DATA LISTING ->
..........
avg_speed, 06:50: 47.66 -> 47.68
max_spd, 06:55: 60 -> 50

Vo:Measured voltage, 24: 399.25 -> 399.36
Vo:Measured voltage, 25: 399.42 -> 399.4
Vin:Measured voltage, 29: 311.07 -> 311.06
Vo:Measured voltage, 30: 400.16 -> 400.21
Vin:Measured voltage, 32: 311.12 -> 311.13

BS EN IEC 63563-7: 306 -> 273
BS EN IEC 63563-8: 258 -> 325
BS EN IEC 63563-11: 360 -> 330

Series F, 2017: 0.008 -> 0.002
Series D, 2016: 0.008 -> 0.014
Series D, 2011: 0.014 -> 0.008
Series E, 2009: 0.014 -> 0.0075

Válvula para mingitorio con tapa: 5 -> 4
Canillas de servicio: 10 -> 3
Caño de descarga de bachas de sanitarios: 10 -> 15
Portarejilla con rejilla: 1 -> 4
..........
TASK TO CARRY OUT ->
Each line from the one containing "BS EN IEC 63563-11: 360 -> 330" through the last line of the material must be restated word for word, with no other text.

EXERCISE RESULT ->
BS EN IEC 63563-11: 360 -> 330

Series F, 2017: 0.008 -> 0.002
Series D, 2016: 0.008 -> 0.014
Series D, 2011: 0.014 -> 0.008
Series E, 2009: 0.014 -> 0.0075

Válvula para mingitorio con tapa: 5 -> 4
Canillas de servicio: 10 -> 3
Caño de descarga de bachas de sanitarios: 10 -> 15
Portarejilla con rejilla: 1 -> 4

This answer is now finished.